(Adds broader currency market reactions, report details, analyst quotes, rate cut expectations)
By Kate Duguid
NEW YORK, June 7 (Reuters) - The U.S. dollar index fell on Friday morning to its lowest since March 26 after the Labor Department’s employment report showed that job growth slowed sharply in May and wages rose less than expected.
The weak data suggest that the loss of momentum in economic activity has spread to the labor market, which could increase expectations that the Federal Reserve will cut interest rates this year. Rising expectations of a cut have pulled the dollar 1.2% lower this week.
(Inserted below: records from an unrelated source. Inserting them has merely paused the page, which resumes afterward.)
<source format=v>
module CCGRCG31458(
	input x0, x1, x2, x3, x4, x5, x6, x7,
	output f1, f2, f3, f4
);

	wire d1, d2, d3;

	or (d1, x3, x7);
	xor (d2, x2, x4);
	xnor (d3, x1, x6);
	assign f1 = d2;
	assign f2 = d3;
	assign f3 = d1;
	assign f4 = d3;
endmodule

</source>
“It’s a soft report. It’s a soft enough report that a June rate cut should probably be on the table for discussion,” said Greg Anderson, global head of foreign exchange strategy at BMO Capital Markets in New York.
Nonfarm payrolls increased by 75,000 jobs last month, falling below the roughly 100,000 needed per month to keep up with growth in the working-age population.
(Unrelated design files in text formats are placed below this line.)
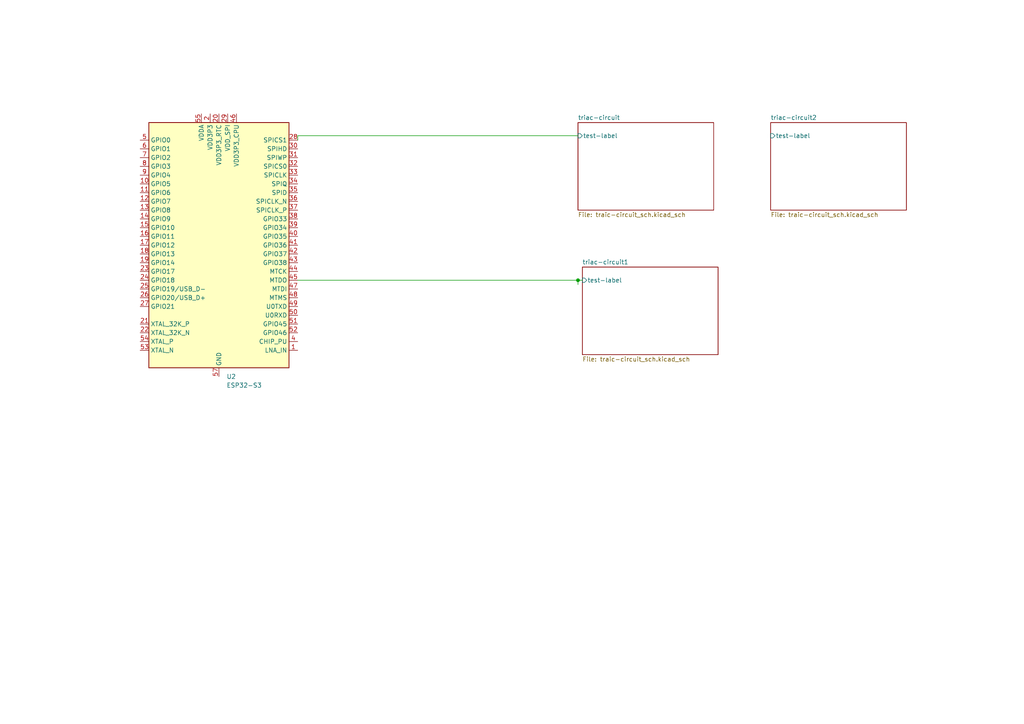
<source format=kicad_sch>
(kicad_sch
	(version 20231120)
	(generator "eeschema")
	(generator_version "8.0")
	(uuid "fbd4df8f-e15d-42ce-a78c-ba7ca0db28d7")
	(paper "A4")
	
	(junction
		(at 167.64 81.28)
		(diameter 0)
		(color 0 0 0 0)
		(uuid "7d18ab4a-b201-4021-8519-70fbb2f09721")
	)
	(wire
		(pts
			(xy 86.36 39.37) (xy 86.36 40.64)
		)
		(stroke
			(width 0)
			(type default)
		)
		(uuid "090ec245-edb5-47c1-b86f-53ecf616f6d7")
	)
	(wire
		(pts
			(xy 86.36 81.28) (xy 167.64 81.28)
		)
		(stroke
			(width 0)
			(type default)
		)
		(uuid "26ab7673-49e9-4f97-bb52-441d4693ad45")
	)
	(wire
		(pts
			(xy 86.36 39.37) (xy 167.64 39.37)
		)
		(stroke
			(width 0)
			(type default)
		)
		(uuid "43d44c66-8dc3-4929-b573-e7bc8a4e7a12")
	)
	(wire
		(pts
			(xy 167.64 82.55) (xy 167.64 81.28)
		)
		(stroke
			(width 0)
			(type default)
		)
		(uuid "528a4ab4-7e23-4917-89b3-f1c8476dffdc")
	)
	(wire
		(pts
			(xy 167.64 81.28) (xy 168.91 81.28)
		)
		(stroke
			(width 0)
			(type default)
		)
		(uuid "a3f37c60-ae1a-4fca-9472-cdf9995ddaff")
	)
	(symbol
		(lib_id "MCU_Espressif:ESP32-S3")
		(at 63.5 71.12 0)
		(unit 1)
		(exclude_from_sim no)
		(in_bom yes)
		(on_board yes)
		(dnp no)
		(fields_autoplaced yes)
		(uuid "aa3fa192-36fe-490d-8ab6-37677d0992f7")
		(property "Reference" "U2"
			(at 65.6941 109.22 0)
			(effects
				(font
					(size 1.27 1.27)
				)
				(justify left)
			)
		)
		(property "Value" "ESP32-S3"
			(at 65.6941 111.76 0)
			(effects
				(font
					(size 1.27 1.27)
				)
				(justify left)
			)
		)
		(property "Footprint" "Package_DFN_QFN:QFN-56-1EP_7x7mm_P0.4mm_EP4x4mm"
			(at 63.5 119.38 0)
			(effects
				(font
					(size 1.27 1.27)
				)
				(hide yes)
			)
		)
		(property "Datasheet" "https://www.espressif.com/sites/default/files/documentation/esp32-s3_datasheet_en.pdf"
			(at 63.5 71.12 0)
			(effects
				(font
					(size 1.27 1.27)
				)
				(hide yes)
			)
		)
		(property "Description" "Microcontroller, Wi-Fi 802.11b/g/n, Bluetooth, 32bit"
			(at 63.5 71.12 0)
			(effects
				(font
					(size 1.27 1.27)
				)
				(hide yes)
			)
		)
		(pin "10"
			(uuid "18eaa28f-6c19-447b-9ce7-01038fa8ebf5")
		)
		(pin "51"
			(uuid "95efde05-f607-42f2-a6ac-58def44a1f9f")
		)
		(pin "11"
			(uuid "5ea80e74-03b9-430e-aade-2ad46968576f")
		)
		(pin "36"
			(uuid "ceca2595-a5cd-43b3-8886-9cd1b109c8b7")
		)
		(pin "56"
			(uuid "48db3e36-bebf-4a2f-8d7e-981f3661dc4c")
		)
		(pin "1"
			(uuid "6070657e-1e1e-468a-874e-67d5b1dcccc1")
		)
		(pin "45"
			(uuid "eed1b36b-b3e3-4109-8e67-038c720e1534")
		)
		(pin "34"
			(uuid "75805618-1e1f-44d7-9349-6288c0e75e5b")
		)
		(pin "13"
			(uuid "1da3f11f-0ef8-49f9-833d-eaedb18d892f")
		)
		(pin "2"
			(uuid "2408381c-5a65-4b23-a3ab-1220369a265a")
		)
		(pin "30"
			(uuid "071940b7-bfd0-412b-ba06-e5658be144f7")
		)
		(pin "5"
			(uuid "5fb55b91-c693-4327-8b08-a29f91e5a177")
		)
		(pin "16"
			(uuid "9dd36fad-dde6-4c5f-a9e2-cbff18c1bedb")
		)
		(pin "27"
			(uuid "8258343a-3493-424e-93de-e2662633dc07")
		)
		(pin "22"
			(uuid "938ac6f2-94a8-481f-8982-866c43cda479")
		)
		(pin "55"
			(uuid "2dd4f995-f992-479a-974c-dcb1b173c97c")
		)
		(pin "6"
			(uuid "33049635-ec55-4bd8-93f7-31a224a0225e")
		)
		(pin "14"
			(uuid "8e7cbf6f-bee5-4da7-8c0d-c44ec2b93440")
		)
		(pin "57"
			(uuid "c8055c15-7a6d-4932-bb7c-caf931e52f7f")
		)
		(pin "52"
			(uuid "e575de76-5ef3-4c29-9db4-06fc4c2e02a9")
		)
		(pin "7"
			(uuid "2735a8c8-1d62-43c2-bb7a-d3d7085274d4")
		)
		(pin "12"
			(uuid "69e7af71-3b0f-427d-b0d0-77faf01ec7b9")
		)
		(pin "26"
			(uuid "c82529ee-d0d8-4b17-9835-4d06a5852692")
		)
		(pin "3"
			(uuid "1d6f3d76-5944-4f31-ae8c-576d945115d7")
		)
		(pin "38"
			(uuid "9fc0a7bf-e31a-475a-a2a8-aa4ed6aa5ea1")
		)
		(pin "44"
			(uuid "ef045913-c60d-40b1-9cfd-c09669035966")
		)
		(pin "9"
			(uuid "cf41a5fd-62c1-4c8c-b3f1-5f82bd27ff9b")
		)
		(pin "37"
			(uuid "a3bbc9e3-04e0-4825-ae50-53f7e4fd57b5")
		)
		(pin "43"
			(uuid "bc487bf3-063f-45f6-8875-e9578711dd92")
		)
		(pin "21"
			(uuid "9150edc9-5d1d-4b93-83e2-cdaaf3830bd1")
		)
		(pin "33"
			(uuid "c76cab12-b5f0-45c9-954a-41b2252135cd")
		)
		(pin "24"
			(uuid "d2248282-d909-4ba0-8933-a819b04cb114")
		)
		(pin "31"
			(uuid "bbf316ea-4575-4c30-91f8-09e7e0958542")
		)
		(pin "32"
			(uuid "967671bf-eb9a-427f-a697-249cb1550357")
		)
		(pin "40"
			(uuid "45798c33-52cb-41ce-9082-eafc338c356f")
		)
		(pin "46"
			(uuid "305ba005-789b-41bc-95f9-eeedfbec6347")
		)
		(pin "35"
			(uuid "ce92ce64-50df-419d-8568-74b7350be212")
		)
		(pin "50"
			(uuid "f246a7bc-2aea-49cc-87f0-9215d02d19c5")
		)
		(pin "17"
			(uuid "1e57158b-7ff2-4bba-a9e6-0bd7378421be")
		)
		(pin "23"
			(uuid "37967193-1ea6-4d77-a769-55cbfeff4986")
		)
		(pin "20"
			(uuid "61c73ae9-76d1-4e91-8ef3-ae23b26fddb2")
		)
		(pin "39"
			(uuid "a757b823-d95c-4431-86be-dd20527ff3c1")
		)
		(pin "25"
			(uuid "8a7f1ced-4a42-4009-b351-d17c8286c89c")
		)
		(pin "8"
			(uuid "12b00775-c522-4231-9d90-878f6d726591")
		)
		(pin "47"
			(uuid "adb42cf0-3826-407a-b32d-34108d604dc6")
		)
		(pin "18"
			(uuid "ee08f131-e830-43e8-acfa-70c3ac9f97f6")
		)
		(pin "4"
			(uuid "39950040-b24a-4e2e-bc3a-b3b0348e6232")
		)
		(pin "19"
			(uuid "491b85c7-266a-4cac-ac68-a59ecfa69816")
		)
		(pin "49"
			(uuid "900f7736-5d55-4743-940a-bd92aae1dc20")
		)
		(pin "53"
			(uuid "85f8713b-b801-43a6-8058-2ad875da5cfc")
		)
		(pin "29"
			(uuid "fd165cfa-1da9-41c8-81fb-80249ba4caac")
		)
		(pin "15"
			(uuid "a2efa7f0-0dd1-4983-b25b-2462f7f405dd")
		)
		(pin "54"
			(uuid "6cef9be3-c13c-4b56-a156-43e19feabc6c")
		)
		(pin "41"
			(uuid "845b85ac-354b-41f9-af0f-5127057f111f")
		)
		(pin "42"
			(uuid "6e55940c-9b35-474a-82c1-0c6725cb389a")
		)
		(pin "48"
			(uuid "15795313-77e7-4062-898b-d69ab2595893")
		)
		(pin "28"
			(uuid "c7875219-b202-4da8-8eb9-80358ea173e1")
		)
		(instances
			(project ""
				(path "/fbd4df8f-e15d-42ce-a78c-ba7ca0db28d7"
					(reference "U2")
					(unit 1)
				)
			)
		)
	)
	(sheet
		(at 223.52 35.56)
		(size 39.37 25.4)
		(fields_autoplaced yes)
		(stroke
			(width 0.1524)
			(type solid)
		)
		(fill
			(color 0 0 0 0.0000)
		)
		(uuid "63f32db9-56e8-4174-acb3-562988cc2e91")
		(property "Sheetname" "triac-circuit2"
			(at 223.52 34.8484 0)
			(effects
				(font
					(size 1.27 1.27)
				)
				(justify left bottom)
			)
		)
		(property "Sheetfile" "traic-circuit_sch.kicad_sch"
			(at 223.52 61.5446 0)
			(effects
				(font
					(size 1.27 1.27)
				)
				(justify left top)
			)
		)
		(pin "test-label" input
			(at 223.52 39.37 180)
			(effects
				(font
					(size 1.27 1.27)
				)
				(justify left)
			)
			(uuid "5fee5bde-d2f7-4053-9d86-ed499ae758d1")
		)
		(instances
			(project "BOARD"
				(path "/fbd4df8f-e15d-42ce-a78c-ba7ca0db28d7"
					(page "4")
				)
			)
		)
	)
	(sheet
		(at 167.64 35.56)
		(size 39.37 25.4)
		(fields_autoplaced yes)
		(stroke
			(width 0.1524)
			(type solid)
		)
		(fill
			(color 0 0 0 0.0000)
		)
		(uuid "a05bc0d4-d209-4522-b31d-dcb0f1b86f70")
		(property "Sheetname" "triac-circuit"
			(at 167.64 34.8484 0)
			(effects
				(font
					(size 1.27 1.27)
				)
				(justify left bottom)
			)
		)
		(property "Sheetfile" "traic-circuit_sch.kicad_sch"
			(at 167.64 61.5446 0)
			(effects
				(font
					(size 1.27 1.27)
				)
				(justify left top)
			)
		)
		(pin "test-label" input
			(at 167.64 39.37 180)
			(effects
				(font
					(size 1.27 1.27)
				)
				(justify left)
			)
			(uuid "033f4ab9-01fc-4511-be0c-fdd1ecbdf476")
		)
		(instances
			(project "BOARD"
				(path "/fbd4df8f-e15d-42ce-a78c-ba7ca0db28d7"
					(page "2")
				)
			)
		)
	)
	(sheet
		(at 168.91 77.47)
		(size 39.37 25.4)
		(fields_autoplaced yes)
		(stroke
			(width 0.1524)
			(type solid)
		)
		(fill
			(color 0 0 0 0.0000)
		)
		(uuid "d48de8b0-bce2-476d-81e0-973462bc9ab0")
		(property "Sheetname" "triac-circuit1"
			(at 168.91 76.7584 0)
			(effects
				(font
					(size 1.27 1.27)
				)
				(justify left bottom)
			)
		)
		(property "Sheetfile" "traic-circuit_sch.kicad_sch"
			(at 168.91 103.4546 0)
			(effects
				(font
					(size 1.27 1.27)
				)
				(justify left top)
			)
		)
		(pin "test-label" input
			(at 168.91 81.28 180)
			(effects
				(font
					(size 1.27 1.27)
				)
				(justify left)
			)
			(uuid "f44be2a7-bd08-439f-a910-d91b8afafd7f")
		)
		(instances
			(project "BOARD"
				(path "/fbd4df8f-e15d-42ce-a78c-ba7ca0db28d7"
					(page "3")
				)
			)
		)
	)
	(sheet_instances
		(path "/"
			(page "1")
		)
	)
)

</source>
“Unlike a lot of the reports we’ve seen where the headline is strong and the details are soft, or vice versa, this is just soft. Headline is soft, details are soft,” said Anderson, noting that the average duration of a spell of unemployment rose substantially and the employed share of the population fell.
Expectations for a rate cut in June jumped to 30.8% on Friday from 16.7% the day prior, according to CME Group’s FedWatch tool. The market is now pricing in a 28.4% chance of two rate cuts and a 36.0% chance of three cuts by December.
Against the Japanese yen, the dollar weakened by 0.41%, last at 107.97. It was down 0.4% against the euro to 1.132. Among the biggest movers was the Canadian dollar which strengthened 0.43% to 1.331.